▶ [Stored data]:
- - - - -
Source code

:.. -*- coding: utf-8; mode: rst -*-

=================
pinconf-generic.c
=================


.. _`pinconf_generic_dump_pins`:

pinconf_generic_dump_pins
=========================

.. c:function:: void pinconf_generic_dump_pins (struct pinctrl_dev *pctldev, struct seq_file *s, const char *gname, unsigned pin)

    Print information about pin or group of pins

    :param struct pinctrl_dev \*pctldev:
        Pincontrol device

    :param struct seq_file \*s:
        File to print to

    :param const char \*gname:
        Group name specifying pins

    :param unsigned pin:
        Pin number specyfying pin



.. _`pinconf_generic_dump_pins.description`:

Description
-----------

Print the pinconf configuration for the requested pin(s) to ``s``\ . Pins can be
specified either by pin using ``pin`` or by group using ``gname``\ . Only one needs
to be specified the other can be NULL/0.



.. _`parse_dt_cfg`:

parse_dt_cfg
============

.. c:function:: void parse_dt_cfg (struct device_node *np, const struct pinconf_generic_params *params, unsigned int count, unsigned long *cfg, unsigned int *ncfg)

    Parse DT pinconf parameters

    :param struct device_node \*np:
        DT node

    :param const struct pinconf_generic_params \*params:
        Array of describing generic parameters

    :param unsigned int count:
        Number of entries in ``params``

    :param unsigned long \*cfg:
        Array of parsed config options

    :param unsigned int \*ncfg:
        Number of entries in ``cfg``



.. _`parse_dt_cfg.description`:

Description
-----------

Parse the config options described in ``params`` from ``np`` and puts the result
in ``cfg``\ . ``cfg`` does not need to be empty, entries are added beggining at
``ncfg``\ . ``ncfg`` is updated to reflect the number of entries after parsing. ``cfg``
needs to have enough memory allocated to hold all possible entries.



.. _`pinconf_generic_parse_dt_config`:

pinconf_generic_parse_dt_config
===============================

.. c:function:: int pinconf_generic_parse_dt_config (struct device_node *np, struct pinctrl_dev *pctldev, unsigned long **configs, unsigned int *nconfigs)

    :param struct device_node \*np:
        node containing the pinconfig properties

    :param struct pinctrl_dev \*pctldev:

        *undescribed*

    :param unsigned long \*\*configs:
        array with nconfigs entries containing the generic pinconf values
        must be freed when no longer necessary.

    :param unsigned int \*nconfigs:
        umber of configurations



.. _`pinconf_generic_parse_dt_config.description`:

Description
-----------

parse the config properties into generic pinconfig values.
- - - - -
▶ [WHAT TO PRODUCE]: Without omission, return all of the records exactly as given.

▶ [RESULT OF THE TASK]:
Source code

:.. -*- coding: utf-8; mode: rst -*-

=================
pinconf-generic.c
=================


.. _`pinconf_generic_dump_pins`:

pinconf_generic_dump_pins
=========================

.. c:function:: void pinconf_generic_dump_pins (struct pinctrl_dev *pctldev, struct seq_file *s, const char *gname, unsigned pin)

    Print information about pin or group of pins

    :param struct pinctrl_dev \*pctldev:
        Pincontrol device

    :param struct seq_file \*s:
        File to print to

    :param const char \*gname:
        Group name specifying pins

    :param unsigned pin:
        Pin number specyfying pin



.. _`pinconf_generic_dump_pins.description`:

Description
-----------

Print the pinconf configuration for the requested pin(s) to ``s``\ . Pins can be
specified either by pin using ``pin`` or by group using ``gname``\ . Only one needs
to be specified the other can be NULL/0.



.. _`parse_dt_cfg`:

parse_dt_cfg
============

.. c:function:: void parse_dt_cfg (struct device_node *np, const struct pinconf_generic_params *params, unsigned int count, unsigned long *cfg, unsigned int *ncfg)

    Parse DT pinconf parameters

    :param struct device_node \*np:
        DT node

    :param const struct pinconf_generic_params \*params:
        Array of describing generic parameters

    :param unsigned int count:
        Number of entries in ``params``

    :param unsigned long \*cfg:
        Array of parsed config options

    :param unsigned int \*ncfg:
        Number of entries in ``cfg``



.. _`parse_dt_cfg.description`:

Description
-----------

Parse the config options described in ``params`` from ``np`` and puts the result
in ``cfg``\ . ``cfg`` does not need to be empty, entries are added beggining at
``ncfg``\ . ``ncfg`` is updated to reflect the number of entries after parsing. ``cfg``
needs to have enough memory allocated to hold all possible entries.



.. _`pinconf_generic_parse_dt_config`:

pinconf_generic_parse_dt_config
===============================

.. c:function:: int pinconf_generic_parse_dt_config (struct device_node *np, struct pinctrl_dev *pctldev, unsigned long **configs, unsigned int *nconfigs)

    :param struct device_node \*np:
        node containing the pinconfig properties

    :param struct pinctrl_dev \*pctldev:

        *undescribed*

    :param unsigned long \*\*configs:
        array with nconfigs entries containing the generic pinconf values
        must be freed when no longer necessary.

    :param unsigned int \*nconfigs:
        umber of configurations



.. _`pinconf_generic_parse_dt_config.description`:

Description
-----------

parse the config properties into generic pinconfig values.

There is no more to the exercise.